■ JOB ITEM
Would you print all of the entries exactly, please, but without their pictures?

■ RECORDS FOR THIS EXERCISE
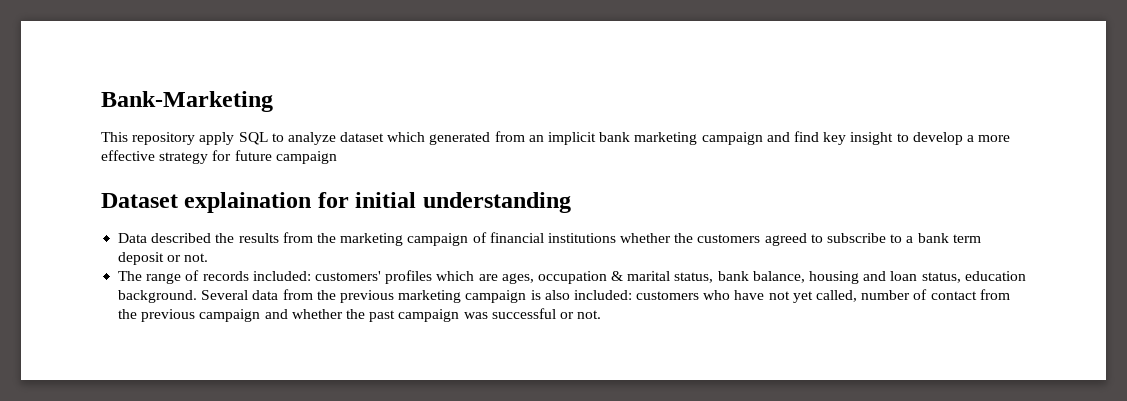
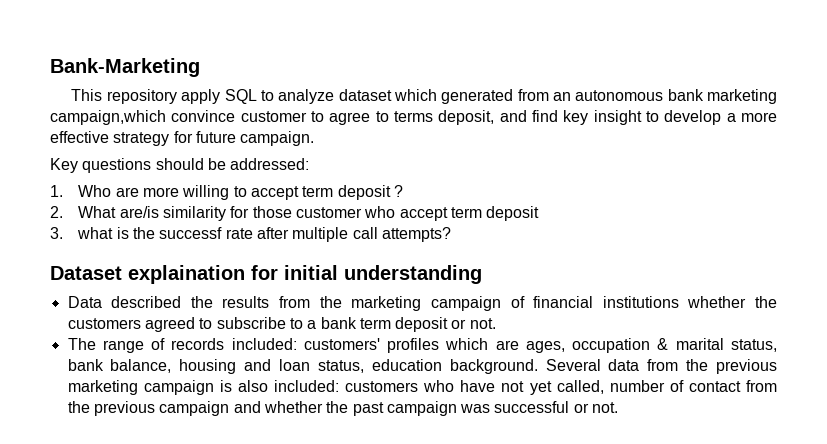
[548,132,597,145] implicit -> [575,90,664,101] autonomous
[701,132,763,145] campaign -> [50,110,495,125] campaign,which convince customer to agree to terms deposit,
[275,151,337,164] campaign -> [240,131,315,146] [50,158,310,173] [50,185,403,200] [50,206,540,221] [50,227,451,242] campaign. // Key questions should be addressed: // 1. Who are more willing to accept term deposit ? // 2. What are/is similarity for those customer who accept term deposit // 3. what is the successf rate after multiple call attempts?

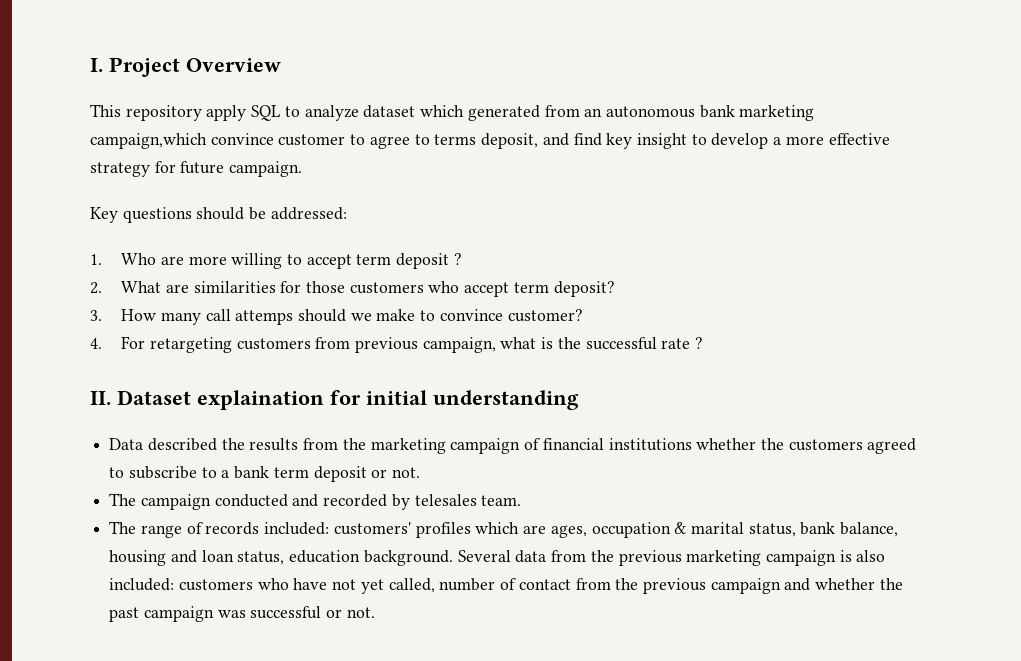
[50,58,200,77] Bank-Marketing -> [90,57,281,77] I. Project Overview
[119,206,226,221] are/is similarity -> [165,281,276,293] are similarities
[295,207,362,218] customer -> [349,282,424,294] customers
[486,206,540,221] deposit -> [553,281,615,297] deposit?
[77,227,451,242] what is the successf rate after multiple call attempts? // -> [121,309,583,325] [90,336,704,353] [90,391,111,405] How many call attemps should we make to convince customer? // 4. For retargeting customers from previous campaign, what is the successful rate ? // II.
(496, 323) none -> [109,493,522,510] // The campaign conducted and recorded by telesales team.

■ SOLUTION BELOW
[548,132,597,145] implicit -> [575,90,664,101] autonomous
[701,132,763,145] campaign -> [50,110,495,125] campaign,which convince customer to agree to terms deposit,
[275,151,337,164] campaign -> [240,131,315,146] [50,158,310,173] [50,185,403,200] [50,206,540,221] [50,227,451,242] campaign. // Key questions should be addressed: // 1. Who are more willing to accept term deposit ? // 2. What are/is similarity for those customer who accept term deposit // 3. what is the successf rate after multiple call attempts?

[50,58,200,77] Bank-Marketing -> [90,57,281,77] I. Project Overview
[119,206,226,221] are/is similarity -> [165,281,276,293] are similarities
[295,207,362,218] customer -> [349,282,424,294] customers
[486,206,540,221] deposit -> [553,281,615,297] deposit?
[77,227,451,242] what is the successf rate after multiple call attempts? // -> [121,309,583,325] [90,336,704,353] [90,391,111,405] How many call attemps should we make to convince customer? // 4. For retargeting customers from previous campaign, what is the successful rate ? // II.
(496, 323) none -> [109,493,522,510] // The campaign conducted and recorded by telesales team.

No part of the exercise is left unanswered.